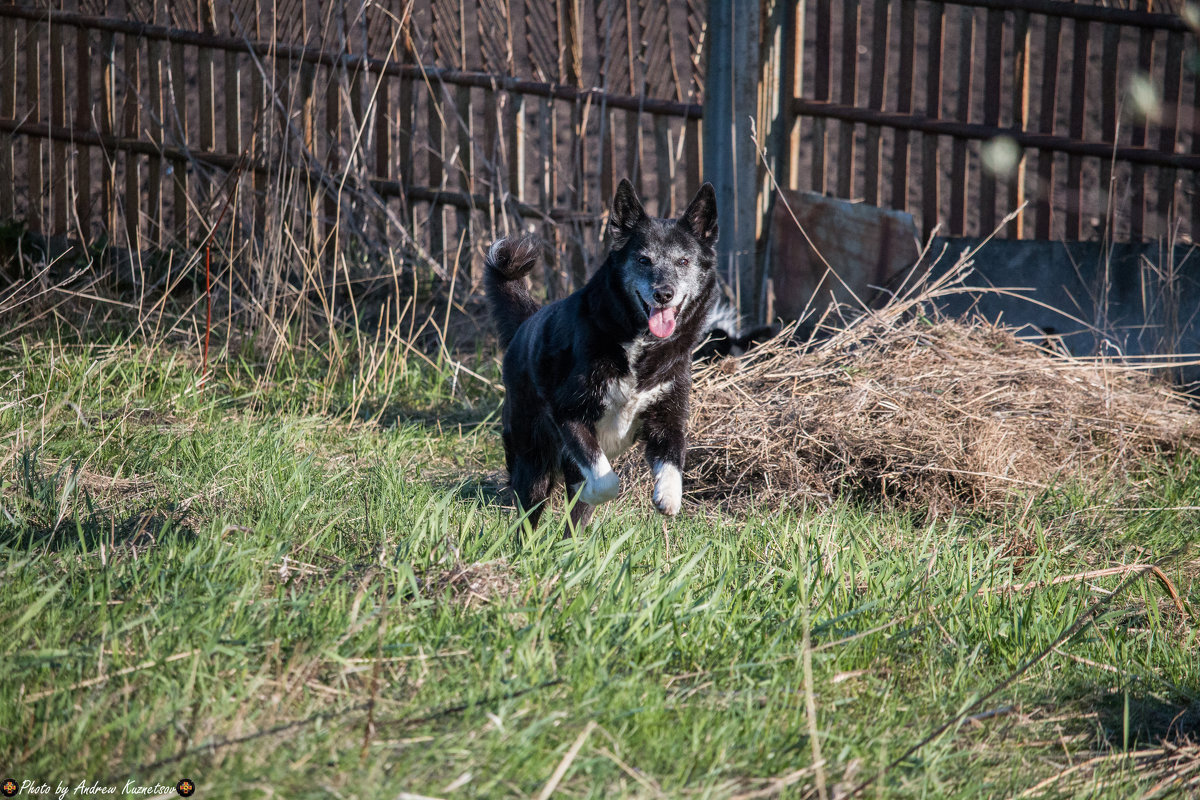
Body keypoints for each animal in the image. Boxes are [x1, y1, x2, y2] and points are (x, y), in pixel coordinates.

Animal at [482, 181, 715, 532]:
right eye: (643, 259)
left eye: (684, 261)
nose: (664, 294)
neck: (638, 346)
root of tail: (527, 322)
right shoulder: (570, 414)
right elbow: (606, 483)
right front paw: (593, 490)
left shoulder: (667, 417)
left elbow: (673, 460)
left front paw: (668, 497)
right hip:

Work order:
Wherever the string "right" occurs in the entries, copy that whole line.

The completed task:
right eye: (643, 259)
right shoulder: (570, 414)
right elbow: (606, 483)
right front paw: (593, 490)
right hip:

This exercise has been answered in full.